As teens get older their bedtimes get later, but waking times do not tend to change. From ages 13 to 19, nightly sleep is reduced by 40–50 minutes. Teen drivers who sleep less than 8 hours a night are 33 percent more likely to crash than teens who get more than 8 hours of sleep. This lack of sleep can result in depressive moods, more risk-taking behaviors, and lower grades. It further reduces a person’s ability to process information, be attentive, and have good reflexes, which are all crucial to safe driving. Studies have shown that being awake for 18 hours has a similar impact to having a blood alcohol content (BAC) level of 0.08.

Inexperience

Just as it takes years to perfect any skill – athletic, artistic, or otherwise – it also takes years to be a truly good driver. Until teens are much more experienced, they run a greater risk of crashing, being hurt, and potentially dying. A driver’s license makes them a driver. Experience makes them good drivers.

Night driving

For teens, the most severe crashes occur at night and on weekends. Night driving is challenging for all drivers, but novice drivers do not have the experience to anticipate and react when visibility is reduced.
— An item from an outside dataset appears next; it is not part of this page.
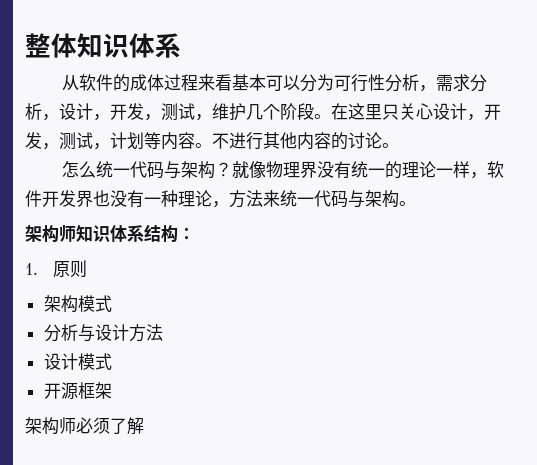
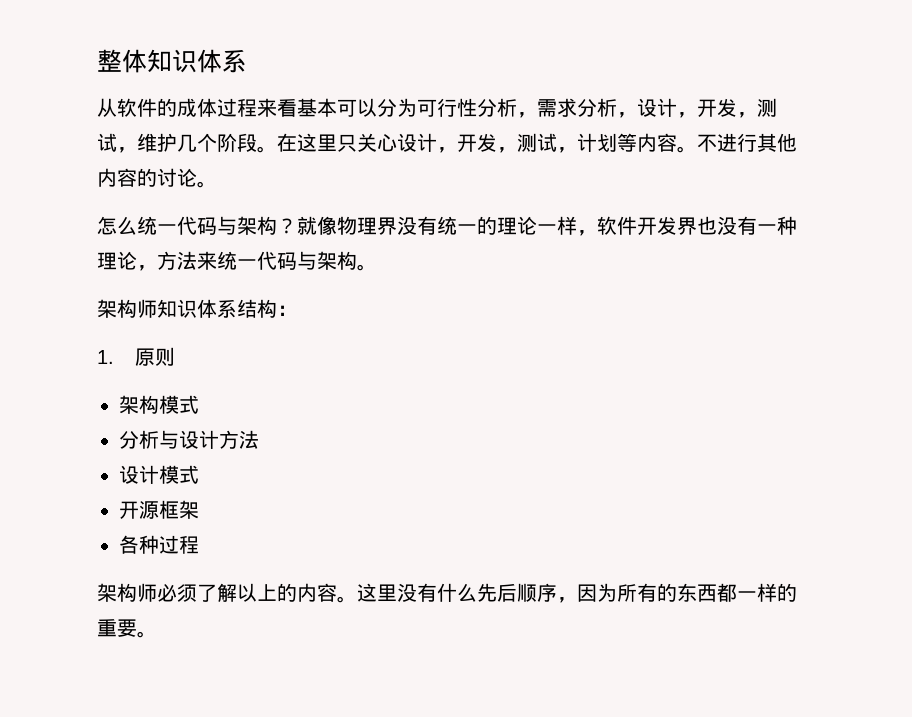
(112, 390) none -> [119,535,199,554] // 各种过程
(144, 426) none -> [237,583,797,603] [97,619,157,638] 以上的内容。这里没有什么先后顺序，因为所有的东西都一样的重要。

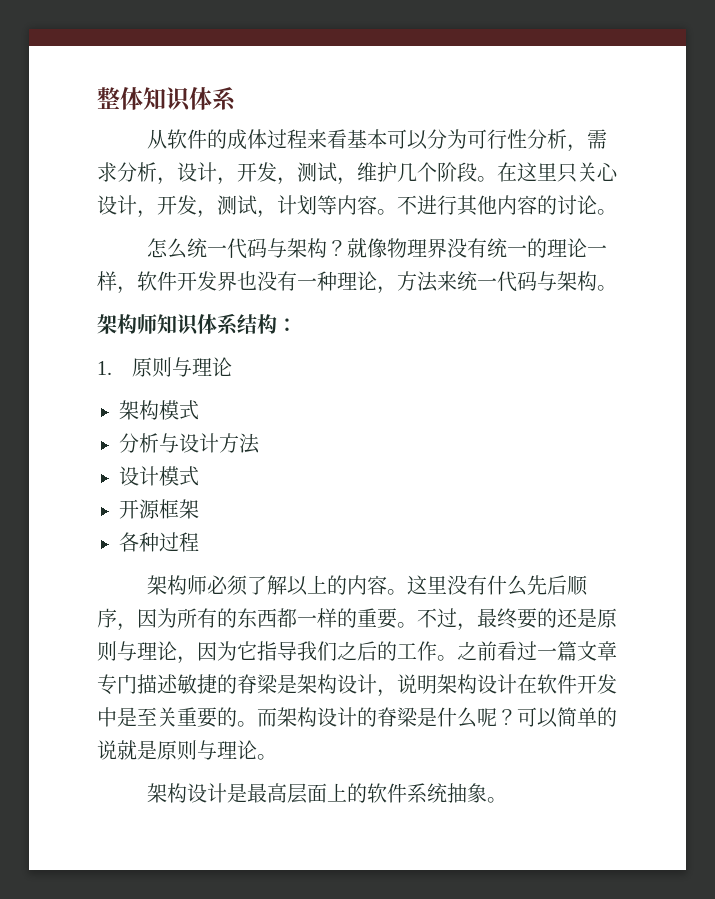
(175, 356) none -> [171,357,232,377] 与理论
(157, 634) none -> [417,608,617,631] [97,641,617,664] [97,674,617,697] [97,707,617,728] [97,740,277,760] [147,783,508,804] 不过，最终要的还是原则与理论，因为它指导我们之后的工作。之前看过一篇文章专门描述敏捷的脊梁是架构设计，说明架构设计在软件开发中是至关重要的。而架构设计的脊梁是什么呢？可以简单的说就是原则与理论。 // 架构设计是最高层面上的软件系统抽象。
When teens drive at night, it is more often with a lack of adult supervision, with other teen passengers, and at high speeds – all of which are factors that increase risk.

Teen passengers

Research is clear on the fact that risky teen driving behaviors increase in the presence of teen passengers. A teen who is driving with other teens in the car is more likely to crash. The more kids there are in the car, the stronger the likelihood of a crash. This is the primary reason many states have passed laws that restrict the ability of teens to drive with their peers.